Я разбудил Мати и достал из мешка свой сюртук. Мати потянулся и случайно пнул меня ногой по перевязи.
— Вот гадство! — Выругался я от боли. — Где там твой волшебный чемоданчик? Коли давай ещё обезболивающее.
— Прости, я не нарочно, — Извинился он и сделал мне укол.
Боль постепенно начала стихать. Я пытался хоть что-то разглядеть в темноте, пока Мати надевал сюртук и кроссовки.
Шофёр подбежал к машине слева и так резко распахнул заднюю дверь, что я чуть не выпал из салона. Он что-то залопотал на своём языке и согнулся в поклоне. Мы друг за другом вылезли под дождь. Не успел я накинуть мешок на плечи, как гравимобиль сорвался с места и улетел, заложив крутой вираж над дорогой.
Мы пошли к шлагбауму, перед которым нетерпеливо прохаживалась фигура в плаще. Одежда быстро промокла, и мне стало холодно. Человек в плаще что-то спросил нас, но мы дружно помотали головами, показывая, что не понимаем его. Он завёл нас в будку, где уже сидели два солдата и офицер (я отличил их по головным уборам: на солдатах были береты, а на офицере — фуражка). Офицер обменялся парой фраз с человеком в плаще и приказал солдатам отдать свои плащи нам, за что я был ему весьма благодарен. Затем он вручил нам по небольшому пистолету, который легко поместился в левый карман моих брюк, а Мати сунул пистолет во внутренний карман камзола. Солдаты вытолкали нас под дождь с другой стороны будки, и, взяв автоматы на изготовку, зигзагами побежали под дождём, увлекая нас за собой. Точнее говоря, один бежал впереди, а второй — сзади, всё время подбадривая окриками то Мати, то меня, когда мы норовили упасть.
Бетонное покрытие было старым и неровным. Кое-где пробивалась трава, повсюду стояли лужи. Молнии изредка освещали тёмные силуэты гигантских кораблей вдалеке. Когда мы добежали до первого корабля, стало понятно, что эта старая рухлядь оставлена здесь ржаветь на металлолом. Я бежал уже с трудом, хватая ртом воздух. Мати держался молодцом. Солдаты прикрикнули на нас, и мы двинулись дальше, забирая правее.

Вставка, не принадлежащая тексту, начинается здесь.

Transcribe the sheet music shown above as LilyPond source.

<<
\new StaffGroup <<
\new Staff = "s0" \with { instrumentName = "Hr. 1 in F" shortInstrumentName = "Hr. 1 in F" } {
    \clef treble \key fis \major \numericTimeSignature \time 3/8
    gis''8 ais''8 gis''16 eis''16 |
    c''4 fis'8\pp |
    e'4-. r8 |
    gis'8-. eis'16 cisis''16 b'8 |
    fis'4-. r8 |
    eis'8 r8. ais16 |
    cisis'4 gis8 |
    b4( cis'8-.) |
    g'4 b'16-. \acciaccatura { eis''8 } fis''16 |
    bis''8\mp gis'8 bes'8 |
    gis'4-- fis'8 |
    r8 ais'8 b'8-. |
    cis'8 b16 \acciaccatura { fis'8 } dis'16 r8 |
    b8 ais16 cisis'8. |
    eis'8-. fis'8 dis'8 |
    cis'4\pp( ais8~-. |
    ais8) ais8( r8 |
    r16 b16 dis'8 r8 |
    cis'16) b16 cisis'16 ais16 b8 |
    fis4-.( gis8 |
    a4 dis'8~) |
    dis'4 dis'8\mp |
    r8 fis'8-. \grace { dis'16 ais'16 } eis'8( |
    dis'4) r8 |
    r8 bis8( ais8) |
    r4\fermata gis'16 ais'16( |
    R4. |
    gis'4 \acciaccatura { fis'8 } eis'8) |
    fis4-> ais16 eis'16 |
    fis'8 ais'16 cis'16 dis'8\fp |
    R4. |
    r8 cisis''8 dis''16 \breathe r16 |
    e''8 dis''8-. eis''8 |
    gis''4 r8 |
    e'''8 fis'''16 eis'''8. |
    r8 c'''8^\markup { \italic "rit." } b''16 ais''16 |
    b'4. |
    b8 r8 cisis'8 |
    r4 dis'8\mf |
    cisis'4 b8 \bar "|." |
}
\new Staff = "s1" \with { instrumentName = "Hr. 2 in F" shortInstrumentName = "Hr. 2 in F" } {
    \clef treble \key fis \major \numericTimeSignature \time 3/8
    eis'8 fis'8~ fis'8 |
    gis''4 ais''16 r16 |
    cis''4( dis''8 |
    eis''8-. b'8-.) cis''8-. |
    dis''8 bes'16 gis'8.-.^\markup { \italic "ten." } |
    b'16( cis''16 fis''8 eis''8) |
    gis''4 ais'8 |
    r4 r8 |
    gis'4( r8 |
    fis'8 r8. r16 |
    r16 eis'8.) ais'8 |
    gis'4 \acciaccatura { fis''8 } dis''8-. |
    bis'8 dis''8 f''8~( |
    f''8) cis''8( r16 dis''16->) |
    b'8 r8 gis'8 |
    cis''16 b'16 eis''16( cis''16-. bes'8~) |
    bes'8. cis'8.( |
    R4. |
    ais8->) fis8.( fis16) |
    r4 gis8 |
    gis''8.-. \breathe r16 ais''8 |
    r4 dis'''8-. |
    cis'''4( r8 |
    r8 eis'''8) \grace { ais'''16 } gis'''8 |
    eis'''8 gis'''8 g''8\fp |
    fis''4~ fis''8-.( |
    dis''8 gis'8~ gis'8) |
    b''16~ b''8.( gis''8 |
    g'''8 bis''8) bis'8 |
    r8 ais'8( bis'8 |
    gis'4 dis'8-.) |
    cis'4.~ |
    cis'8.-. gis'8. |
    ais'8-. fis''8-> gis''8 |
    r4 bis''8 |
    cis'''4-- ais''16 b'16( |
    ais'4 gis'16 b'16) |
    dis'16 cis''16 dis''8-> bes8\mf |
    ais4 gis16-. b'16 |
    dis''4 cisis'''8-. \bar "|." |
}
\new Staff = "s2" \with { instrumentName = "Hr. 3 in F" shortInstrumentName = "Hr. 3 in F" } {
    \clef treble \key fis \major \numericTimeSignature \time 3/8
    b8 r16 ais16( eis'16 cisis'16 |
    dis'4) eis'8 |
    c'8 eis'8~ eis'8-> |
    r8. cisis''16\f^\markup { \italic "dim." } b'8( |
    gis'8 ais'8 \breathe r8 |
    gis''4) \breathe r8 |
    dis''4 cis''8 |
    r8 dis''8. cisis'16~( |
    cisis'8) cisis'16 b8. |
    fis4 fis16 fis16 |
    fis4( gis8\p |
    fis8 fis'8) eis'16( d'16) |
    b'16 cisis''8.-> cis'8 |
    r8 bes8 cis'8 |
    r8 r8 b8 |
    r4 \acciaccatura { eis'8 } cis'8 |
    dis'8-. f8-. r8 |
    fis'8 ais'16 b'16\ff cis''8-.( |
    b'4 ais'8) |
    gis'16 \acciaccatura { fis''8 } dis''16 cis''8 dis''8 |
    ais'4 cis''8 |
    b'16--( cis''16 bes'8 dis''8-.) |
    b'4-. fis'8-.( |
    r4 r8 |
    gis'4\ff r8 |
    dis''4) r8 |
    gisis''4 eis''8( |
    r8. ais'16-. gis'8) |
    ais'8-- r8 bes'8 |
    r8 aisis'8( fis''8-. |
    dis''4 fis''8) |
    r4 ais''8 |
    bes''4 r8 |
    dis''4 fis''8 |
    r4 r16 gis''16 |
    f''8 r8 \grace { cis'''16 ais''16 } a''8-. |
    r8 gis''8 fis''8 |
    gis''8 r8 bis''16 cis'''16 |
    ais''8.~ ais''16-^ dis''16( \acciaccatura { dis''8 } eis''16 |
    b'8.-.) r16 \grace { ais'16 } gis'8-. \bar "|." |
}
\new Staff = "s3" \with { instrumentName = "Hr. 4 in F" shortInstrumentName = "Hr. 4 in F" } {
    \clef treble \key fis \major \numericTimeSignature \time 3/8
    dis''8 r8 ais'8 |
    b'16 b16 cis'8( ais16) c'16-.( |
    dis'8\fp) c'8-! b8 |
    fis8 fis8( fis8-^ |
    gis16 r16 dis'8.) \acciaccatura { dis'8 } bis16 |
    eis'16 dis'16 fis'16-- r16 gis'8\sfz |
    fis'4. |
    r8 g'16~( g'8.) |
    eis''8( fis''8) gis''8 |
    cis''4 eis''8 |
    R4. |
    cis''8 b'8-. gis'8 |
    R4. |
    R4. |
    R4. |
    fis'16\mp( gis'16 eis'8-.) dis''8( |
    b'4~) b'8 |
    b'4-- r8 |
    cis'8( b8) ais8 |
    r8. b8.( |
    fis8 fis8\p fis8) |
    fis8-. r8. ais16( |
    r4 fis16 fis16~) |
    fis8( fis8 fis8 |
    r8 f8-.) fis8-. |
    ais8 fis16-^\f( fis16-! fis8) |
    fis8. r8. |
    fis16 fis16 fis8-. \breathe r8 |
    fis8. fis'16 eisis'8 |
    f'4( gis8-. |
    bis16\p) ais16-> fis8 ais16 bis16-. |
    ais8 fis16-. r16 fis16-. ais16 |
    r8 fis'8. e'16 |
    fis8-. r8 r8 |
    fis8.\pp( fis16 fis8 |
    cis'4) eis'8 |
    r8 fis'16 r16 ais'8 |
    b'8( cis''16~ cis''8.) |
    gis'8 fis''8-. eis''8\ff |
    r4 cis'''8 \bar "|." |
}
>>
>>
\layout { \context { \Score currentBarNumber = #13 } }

Следующий корабль оказался не лучше первого: одна опора прогнила, и он стоял, опасно накренившись на стартовом столе. Я наглотался дождевой воды, у меня жгло пищевод, а сердце так и норовило выскочить из груди. Отдышаться не получалось. Бегущий сзади солдат схватил меня за плечо больной руки и, не смотря на мои протестные вопли и матюги, поволок меня силком. Темп наш замедлился, мы забрали левее. Впереди показались тусклые аварийные огни взлётной полосы.